Antes que Meshang pudesse responder por ele, Daranoush disse:
— É claro, minha querida — aproximou-se dela e beijou-lhe a mão, e ela teve que usar toda a sua força de vontade para não recuar. — Nós jantaremos juntos amanhã. Talvez a senhora, Sua Excelência Meshang e Zarah me dêem a honra de jantar na minha pobre casa. — E deu uma risadinha. Seu rosto ficou ainda mais grotesco. — Na nossa pobre casa.
— Obrigado, eu acho a idéia formidável. Boa noite, que a paz esteja com o senhor.
— E com você também.
Ela foi igualmente gentil com o irmão e Zarah, depois virou-se e saiu. Daranoush observou-a afastando-se, o balanço dos seus quadris e das nádegas. Meu Deus, olhe só para ela, ele disse a si mesmo com desejo, imaginando-a nua, mexendo-se para ele. Eu fiz um trato ainda melhor do que esperava. Quando Meshang propôs o casamento, eu só me deixei convencer pelo dote, junto com as promessas de uma futura sociedade no bazar — coisas substanciais, como evidentemente deveria ser, em se tratando de uma mulher grávida de um estrangeiro. Mas agora, por Deus, eu não acho que será difícil dormir com ela, fazê-la tratar-me como eu gosto, e talvez fazer filhos meus. Quem sabe, talvez seja como Meshang disse, talvez ela perca o que está carregando. Talvez ela o perca.
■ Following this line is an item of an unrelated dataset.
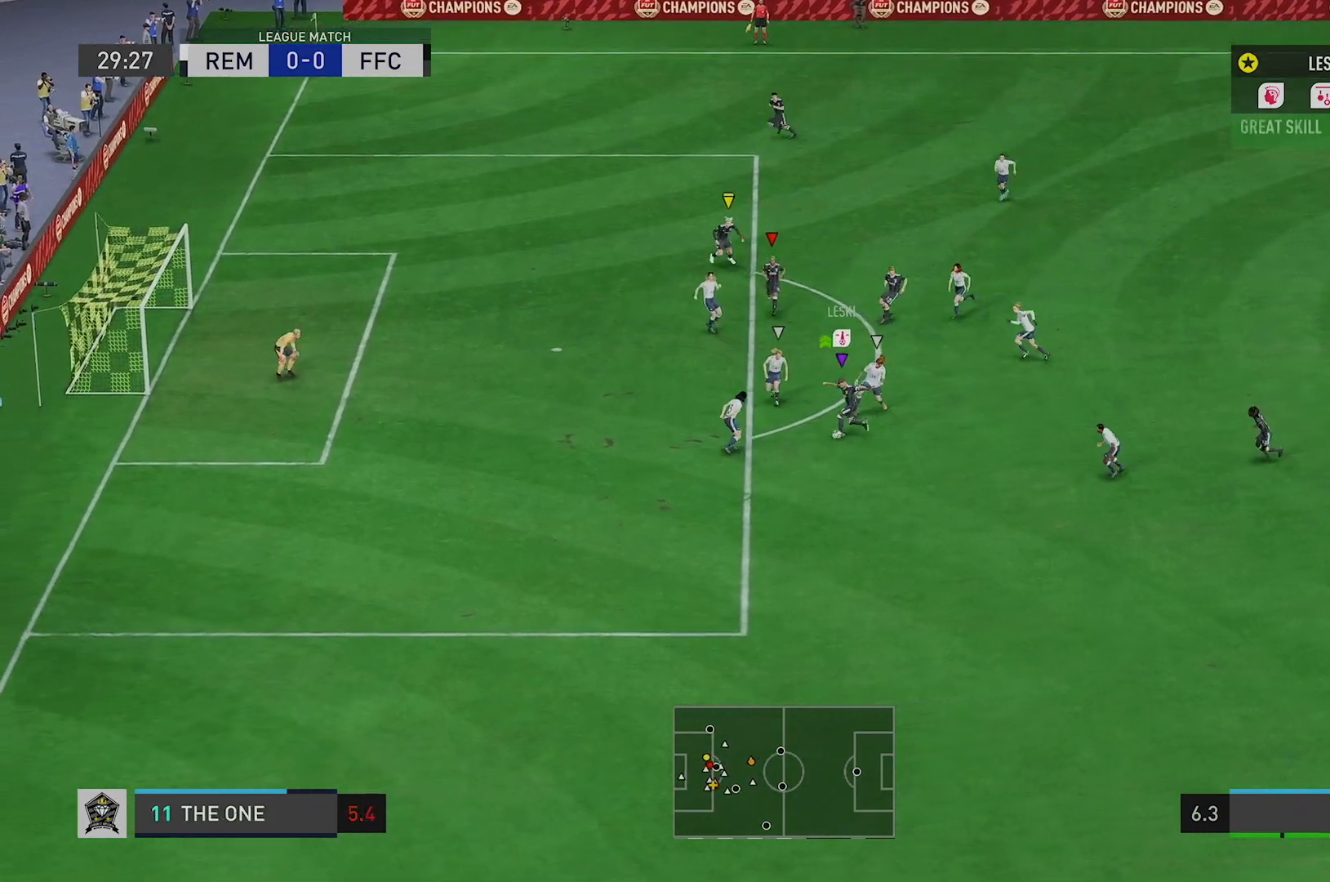
{"buttons": [], "left_stick": "up-left", "right_stick": "center", "events": [[151, "L1", "up"], [301, "L2", "up"]]}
Ele se coçou distraidamente enquanto ela saía da sala.
— Agora, onde é mesmo que nós estávamos, Meshang?
— Sobre a minha sugestão de um novo banco...
Xarazade fechou a porta e subiu as escadas correndo. Jari estava no quarto dela, cochilando numa cadeira.
— Oh, princesa, como...
— Eu vou para a cama agora, Jari. Você pode sair e eu não quero ser incomodada, Jari, por ninguém, seja qual for o motivo. Nós conversaremos na hora do café.
— Mas, princesa, eu vou dormir na cadeira... Xarazade bateu com os pés, aborrecida.
— Boa noite! E eu não quero ser incomodada! — Trancou a porta depois que ela saiu, tirou os sapatos barulhentamente e depois, sem fazer barulho, trocou de roupa rapidamente. Colocou o véu e o chador. Cautelosamente, ela abriu a porta que dava para o balcão e saiu. As escadas davam para um pátio interno e lá havia um corredor que levava a uma porta nos fundos. Ela abriu os ferrolhos. As dobradiças rangeram. Então ela saiu e fechou a porta. Enquanto se afastava rapidamente, o seu chador ondulava atrás dela como se fosse uma grande asa negra.
No salão de recepção, Zarah olhou para o relógio e foi até Meshang.
— Querido, você gostaria que o jantar fosse servido agora?
— Daqui a pouco, você não está vendo que Sua Excelência e eu estamos ocupados?
Zarah suspirou, depois foi conversar com uma amiga, mas parou quando ouviu o porteiro entrar com um ar de ansiedade, e olhar em volta à procura de Meshang, depois ir rapidamente até onde ele estava e cochichar. Meshang ficou pálido. Daranoush Farazan ficou sem fala. Ela correu para eles.
— O que está acontecendo?
Meshang mexeu com a boca mas não produziu nenhum som. No súbito silêncio que se seguiu, o criado assustado exclamou:
— Há alguns Faixas Verdes aqui, Alteza, Faixas Verdes e um mulá. Eles querem ver Sua Excelência imediatamente.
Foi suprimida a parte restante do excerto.